Style code (including the initial Open Style code in a document),
text variable, or a
... is not curretnly possible in WordPerfect. This is a limitation of the program, not of this macro. (It even exists in the program's Edit, Find and Replace feature.)
Hence this macro can only process text attribute codes that are directly visible in Reveal Codes.
Format codes inside the aforementioned "container-like" codes need to be edited/changed from inside those container codes. Double-click on those codes in the Reveal Codes window to examine and edit them.
Note for macro writers
Many macros on the wptoolbox.com site have pop-up menus or messages created with the program's built-in Dialog Editor. This macro, however, uses the legacy "hard code" written command method. These commands begin just below the User Modification Area.
Further, in SearchString() commands, where typically a search for attribute codes requires pasting the macro function equivalents (i.e., binary codes) from the Macro Toolbar's Codes button into the SearchString() parameter, surrounded by double quote marks, this macro uses NToC() equivalents for those WordPerfect binary codes.
Using NToC() values was done to work around the problem of posting "raw" macro code on a website or sending it via email, which strips out any WordPerfect binary codes.
A full list of these equivalent codes is available in a PDF file here.
Finally, because this macro uses drop lists, radio buttons and a checkbox for the menu -- three common features on macro menus -- the written command ("hard-code") method might be helpful when writing your own macros that require a menu using one or more such menu features.
[...Continued from above:]
Something to keep in mind when applying highlighting in WordPerfect X4 and later versions
In these WordPerfect versions, if you use Tools, Redaction during draft document creation, Redaction codes ([Redact:Mark]) will be inserted in the document.
These appear to act like (gray) highlighting and they might be removed if highlighting is applied or if [Highlight] codes are removed globally by the macro.

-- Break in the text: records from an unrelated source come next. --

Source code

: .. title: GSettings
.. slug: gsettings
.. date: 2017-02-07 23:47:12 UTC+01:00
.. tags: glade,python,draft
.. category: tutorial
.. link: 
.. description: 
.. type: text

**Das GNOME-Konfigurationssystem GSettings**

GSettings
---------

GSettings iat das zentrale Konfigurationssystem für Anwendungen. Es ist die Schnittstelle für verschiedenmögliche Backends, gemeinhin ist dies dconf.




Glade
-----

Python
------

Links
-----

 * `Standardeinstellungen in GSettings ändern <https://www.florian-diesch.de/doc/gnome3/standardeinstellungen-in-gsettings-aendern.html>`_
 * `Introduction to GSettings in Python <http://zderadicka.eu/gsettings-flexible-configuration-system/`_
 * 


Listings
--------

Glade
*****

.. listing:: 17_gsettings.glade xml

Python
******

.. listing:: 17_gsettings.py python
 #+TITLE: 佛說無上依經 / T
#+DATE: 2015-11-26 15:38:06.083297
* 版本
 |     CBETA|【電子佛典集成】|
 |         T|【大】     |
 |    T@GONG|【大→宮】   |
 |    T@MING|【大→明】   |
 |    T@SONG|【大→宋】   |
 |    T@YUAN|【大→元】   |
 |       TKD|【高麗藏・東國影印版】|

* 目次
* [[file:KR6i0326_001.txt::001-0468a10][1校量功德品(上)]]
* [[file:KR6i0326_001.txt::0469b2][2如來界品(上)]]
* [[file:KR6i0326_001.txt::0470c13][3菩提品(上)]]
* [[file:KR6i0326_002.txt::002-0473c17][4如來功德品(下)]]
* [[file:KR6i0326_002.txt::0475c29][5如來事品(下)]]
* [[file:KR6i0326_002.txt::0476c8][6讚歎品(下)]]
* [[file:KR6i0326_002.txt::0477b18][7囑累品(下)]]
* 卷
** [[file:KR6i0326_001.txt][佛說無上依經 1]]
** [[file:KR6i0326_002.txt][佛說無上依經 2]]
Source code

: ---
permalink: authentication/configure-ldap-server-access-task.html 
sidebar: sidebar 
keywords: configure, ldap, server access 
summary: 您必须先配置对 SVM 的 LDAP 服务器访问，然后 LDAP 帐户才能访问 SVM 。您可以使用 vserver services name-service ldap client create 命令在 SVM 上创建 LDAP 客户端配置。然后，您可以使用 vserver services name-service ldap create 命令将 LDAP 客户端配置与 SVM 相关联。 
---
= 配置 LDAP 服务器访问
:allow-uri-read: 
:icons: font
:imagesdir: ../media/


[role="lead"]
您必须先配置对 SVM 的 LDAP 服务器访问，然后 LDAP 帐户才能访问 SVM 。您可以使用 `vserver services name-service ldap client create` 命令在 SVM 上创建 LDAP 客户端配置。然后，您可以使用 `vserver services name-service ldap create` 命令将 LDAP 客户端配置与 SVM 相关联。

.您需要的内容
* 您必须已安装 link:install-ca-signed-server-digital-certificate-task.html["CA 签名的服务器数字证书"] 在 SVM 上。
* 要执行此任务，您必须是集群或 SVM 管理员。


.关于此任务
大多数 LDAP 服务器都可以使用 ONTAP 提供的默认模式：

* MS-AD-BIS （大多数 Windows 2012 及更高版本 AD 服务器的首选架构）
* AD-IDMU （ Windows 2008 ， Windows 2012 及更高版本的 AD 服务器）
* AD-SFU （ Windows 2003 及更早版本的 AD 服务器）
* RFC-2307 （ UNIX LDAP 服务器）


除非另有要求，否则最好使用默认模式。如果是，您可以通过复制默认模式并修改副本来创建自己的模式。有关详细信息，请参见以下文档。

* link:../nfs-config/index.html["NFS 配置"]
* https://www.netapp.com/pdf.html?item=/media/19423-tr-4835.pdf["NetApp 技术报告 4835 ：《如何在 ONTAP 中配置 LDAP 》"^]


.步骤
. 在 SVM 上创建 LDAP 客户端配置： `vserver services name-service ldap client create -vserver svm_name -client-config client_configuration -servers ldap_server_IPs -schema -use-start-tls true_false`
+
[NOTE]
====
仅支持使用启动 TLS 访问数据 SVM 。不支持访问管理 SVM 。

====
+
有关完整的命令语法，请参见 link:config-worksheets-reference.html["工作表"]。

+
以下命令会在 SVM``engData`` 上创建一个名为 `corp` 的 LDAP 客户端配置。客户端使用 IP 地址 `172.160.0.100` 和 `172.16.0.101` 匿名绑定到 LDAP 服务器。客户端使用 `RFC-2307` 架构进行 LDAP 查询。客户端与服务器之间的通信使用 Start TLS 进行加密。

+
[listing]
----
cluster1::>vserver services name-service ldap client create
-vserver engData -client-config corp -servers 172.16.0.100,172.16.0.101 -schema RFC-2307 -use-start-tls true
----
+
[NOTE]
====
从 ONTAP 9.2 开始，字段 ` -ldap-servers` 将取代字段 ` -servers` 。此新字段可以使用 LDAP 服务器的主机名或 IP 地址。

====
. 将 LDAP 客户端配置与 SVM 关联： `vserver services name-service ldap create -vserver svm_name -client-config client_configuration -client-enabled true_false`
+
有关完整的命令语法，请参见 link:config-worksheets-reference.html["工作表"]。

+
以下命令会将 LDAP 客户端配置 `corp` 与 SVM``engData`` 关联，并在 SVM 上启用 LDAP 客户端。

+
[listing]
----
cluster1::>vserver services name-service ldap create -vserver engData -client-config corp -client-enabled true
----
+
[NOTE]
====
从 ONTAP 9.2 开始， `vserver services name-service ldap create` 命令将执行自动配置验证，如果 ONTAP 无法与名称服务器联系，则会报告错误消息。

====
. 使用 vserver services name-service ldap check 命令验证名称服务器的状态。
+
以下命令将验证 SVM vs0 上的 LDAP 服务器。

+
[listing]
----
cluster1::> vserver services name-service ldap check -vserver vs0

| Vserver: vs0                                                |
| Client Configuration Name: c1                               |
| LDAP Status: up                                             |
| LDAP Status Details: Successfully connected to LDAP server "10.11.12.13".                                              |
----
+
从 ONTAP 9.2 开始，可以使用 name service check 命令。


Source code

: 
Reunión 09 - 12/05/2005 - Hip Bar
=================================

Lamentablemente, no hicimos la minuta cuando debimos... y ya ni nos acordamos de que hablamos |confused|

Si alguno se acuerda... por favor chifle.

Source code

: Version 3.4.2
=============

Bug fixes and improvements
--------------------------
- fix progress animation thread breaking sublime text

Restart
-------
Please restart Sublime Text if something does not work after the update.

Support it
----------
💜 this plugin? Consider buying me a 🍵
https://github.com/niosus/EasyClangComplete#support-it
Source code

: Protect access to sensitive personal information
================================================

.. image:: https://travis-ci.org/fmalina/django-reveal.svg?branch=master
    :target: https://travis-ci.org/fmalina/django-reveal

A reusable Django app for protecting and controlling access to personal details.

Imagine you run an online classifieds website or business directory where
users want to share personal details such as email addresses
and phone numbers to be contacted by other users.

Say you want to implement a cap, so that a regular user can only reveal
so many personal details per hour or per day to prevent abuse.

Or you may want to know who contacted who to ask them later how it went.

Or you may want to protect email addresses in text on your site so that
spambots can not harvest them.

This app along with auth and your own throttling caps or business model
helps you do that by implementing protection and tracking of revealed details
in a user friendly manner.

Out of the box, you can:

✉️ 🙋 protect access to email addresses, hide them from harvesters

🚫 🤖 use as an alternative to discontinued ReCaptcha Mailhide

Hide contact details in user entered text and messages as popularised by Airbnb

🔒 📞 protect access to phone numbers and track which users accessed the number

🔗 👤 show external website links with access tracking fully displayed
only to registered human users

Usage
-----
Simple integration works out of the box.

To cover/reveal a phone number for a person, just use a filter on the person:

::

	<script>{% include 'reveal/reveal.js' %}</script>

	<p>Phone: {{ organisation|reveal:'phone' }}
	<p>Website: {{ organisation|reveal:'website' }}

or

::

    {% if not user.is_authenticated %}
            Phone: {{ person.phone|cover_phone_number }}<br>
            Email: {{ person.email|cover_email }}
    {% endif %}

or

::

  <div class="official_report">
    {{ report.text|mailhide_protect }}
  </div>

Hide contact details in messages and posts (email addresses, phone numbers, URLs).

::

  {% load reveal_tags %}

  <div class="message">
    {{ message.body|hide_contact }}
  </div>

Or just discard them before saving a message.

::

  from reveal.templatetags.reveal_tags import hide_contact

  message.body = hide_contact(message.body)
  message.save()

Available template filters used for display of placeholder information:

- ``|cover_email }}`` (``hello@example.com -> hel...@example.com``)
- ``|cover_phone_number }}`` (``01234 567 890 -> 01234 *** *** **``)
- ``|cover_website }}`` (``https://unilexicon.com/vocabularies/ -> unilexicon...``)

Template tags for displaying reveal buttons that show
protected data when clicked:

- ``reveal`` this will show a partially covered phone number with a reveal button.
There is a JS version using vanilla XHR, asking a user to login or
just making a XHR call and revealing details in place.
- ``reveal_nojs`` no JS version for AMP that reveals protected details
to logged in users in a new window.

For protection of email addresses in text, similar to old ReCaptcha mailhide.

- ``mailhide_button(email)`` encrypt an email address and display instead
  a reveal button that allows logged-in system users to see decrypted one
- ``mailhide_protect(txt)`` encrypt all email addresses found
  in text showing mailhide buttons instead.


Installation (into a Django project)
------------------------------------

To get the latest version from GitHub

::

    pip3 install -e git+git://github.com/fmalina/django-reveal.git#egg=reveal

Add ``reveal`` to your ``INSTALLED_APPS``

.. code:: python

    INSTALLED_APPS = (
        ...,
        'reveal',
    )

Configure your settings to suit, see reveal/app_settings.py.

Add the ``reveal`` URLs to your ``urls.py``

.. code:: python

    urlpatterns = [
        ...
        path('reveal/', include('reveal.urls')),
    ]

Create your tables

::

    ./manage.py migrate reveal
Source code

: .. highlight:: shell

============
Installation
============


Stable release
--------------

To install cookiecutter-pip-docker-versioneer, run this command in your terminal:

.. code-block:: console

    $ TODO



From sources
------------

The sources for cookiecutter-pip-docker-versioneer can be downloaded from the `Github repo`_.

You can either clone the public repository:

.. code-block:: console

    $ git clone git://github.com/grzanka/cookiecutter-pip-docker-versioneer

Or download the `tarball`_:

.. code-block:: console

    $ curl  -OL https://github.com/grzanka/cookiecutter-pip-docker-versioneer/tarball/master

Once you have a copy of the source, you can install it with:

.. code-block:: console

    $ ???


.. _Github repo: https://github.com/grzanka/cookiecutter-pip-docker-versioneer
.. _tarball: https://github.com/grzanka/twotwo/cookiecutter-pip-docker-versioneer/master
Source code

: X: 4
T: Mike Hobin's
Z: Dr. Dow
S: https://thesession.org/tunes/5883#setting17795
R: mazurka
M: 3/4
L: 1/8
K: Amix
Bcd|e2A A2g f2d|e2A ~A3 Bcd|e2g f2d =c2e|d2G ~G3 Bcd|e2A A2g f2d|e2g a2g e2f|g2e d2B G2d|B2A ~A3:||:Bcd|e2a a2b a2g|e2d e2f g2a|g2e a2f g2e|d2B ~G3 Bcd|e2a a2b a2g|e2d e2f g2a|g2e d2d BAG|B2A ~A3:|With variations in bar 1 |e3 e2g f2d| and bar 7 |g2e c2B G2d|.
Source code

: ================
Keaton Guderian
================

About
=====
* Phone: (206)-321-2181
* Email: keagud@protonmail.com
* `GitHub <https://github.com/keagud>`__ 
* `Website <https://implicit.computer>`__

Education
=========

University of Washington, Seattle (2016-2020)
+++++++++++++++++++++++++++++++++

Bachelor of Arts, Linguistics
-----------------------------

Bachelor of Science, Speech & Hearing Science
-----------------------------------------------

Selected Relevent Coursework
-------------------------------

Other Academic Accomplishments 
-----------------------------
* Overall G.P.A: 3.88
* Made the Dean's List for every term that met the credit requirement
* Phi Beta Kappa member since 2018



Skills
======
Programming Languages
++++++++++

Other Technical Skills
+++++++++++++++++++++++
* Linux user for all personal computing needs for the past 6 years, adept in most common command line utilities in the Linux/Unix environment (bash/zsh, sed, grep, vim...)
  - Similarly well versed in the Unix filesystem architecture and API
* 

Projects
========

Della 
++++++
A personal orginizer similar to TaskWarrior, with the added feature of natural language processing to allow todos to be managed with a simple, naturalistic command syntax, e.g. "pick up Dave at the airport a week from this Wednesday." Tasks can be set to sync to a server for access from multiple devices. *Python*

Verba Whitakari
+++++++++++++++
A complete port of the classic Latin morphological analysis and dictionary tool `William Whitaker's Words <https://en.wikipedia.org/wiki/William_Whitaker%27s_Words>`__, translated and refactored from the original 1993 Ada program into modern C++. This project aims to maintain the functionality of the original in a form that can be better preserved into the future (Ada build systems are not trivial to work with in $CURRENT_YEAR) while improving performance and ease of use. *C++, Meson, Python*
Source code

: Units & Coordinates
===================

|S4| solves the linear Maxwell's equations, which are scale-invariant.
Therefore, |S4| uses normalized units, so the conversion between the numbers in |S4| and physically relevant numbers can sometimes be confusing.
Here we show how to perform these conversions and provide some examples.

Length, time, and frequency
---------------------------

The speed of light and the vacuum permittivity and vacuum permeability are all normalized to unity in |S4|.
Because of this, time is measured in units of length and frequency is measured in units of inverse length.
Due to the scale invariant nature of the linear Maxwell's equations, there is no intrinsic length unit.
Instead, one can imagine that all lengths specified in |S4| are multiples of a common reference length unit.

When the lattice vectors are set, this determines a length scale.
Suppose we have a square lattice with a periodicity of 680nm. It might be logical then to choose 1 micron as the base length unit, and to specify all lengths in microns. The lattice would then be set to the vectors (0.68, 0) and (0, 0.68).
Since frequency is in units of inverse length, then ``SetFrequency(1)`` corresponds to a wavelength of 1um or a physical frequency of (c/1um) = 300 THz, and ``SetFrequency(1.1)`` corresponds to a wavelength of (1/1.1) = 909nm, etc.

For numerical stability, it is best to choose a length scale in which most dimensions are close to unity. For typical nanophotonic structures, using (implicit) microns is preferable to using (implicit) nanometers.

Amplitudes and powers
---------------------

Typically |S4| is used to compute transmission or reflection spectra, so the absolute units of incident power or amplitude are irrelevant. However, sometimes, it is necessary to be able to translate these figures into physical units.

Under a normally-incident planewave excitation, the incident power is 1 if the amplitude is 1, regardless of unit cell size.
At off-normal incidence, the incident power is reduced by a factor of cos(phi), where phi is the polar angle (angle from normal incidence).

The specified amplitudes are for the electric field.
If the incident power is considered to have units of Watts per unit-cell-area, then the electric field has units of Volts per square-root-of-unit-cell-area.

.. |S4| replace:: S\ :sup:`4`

Be careful when applying (or removing) highlighting in such a document. You don't want to accidentally remove "markers" for text that should be redacted. It is better to convert the document to a redacted version first, whereupon the Redaction codes will have done their job. For more information about this issue and some macro code snippets, see this PDF document.
☼ The default highlight color (bright yellow) used by the macro when adding highlighting is coded into the macro with the command -
HighlightColor (Red: 255; Green: 255; Blue: 0; Shade: 100)
If you remove or comment out this command ("//"), you'll be able to preselect any highlight color before playing the macro.
In the same vein, you can set some other default color for the macro to use by changing the command's parameters (color values can be 0-255; shade values are 0-100).
☼ To replace one highlight color with another color wherever it occurs, simply play the macro and replace all existing highlighting in the document with something you aren't using in that document, such as the Shadow text attribute.
Then set the new highlight color on the toolbar and play the macro again, replacing all Shadow attributes with highlighting.
Or, you could use HILITERC (included in HILITE.ZIP) to change the color of existing highlighting in a document.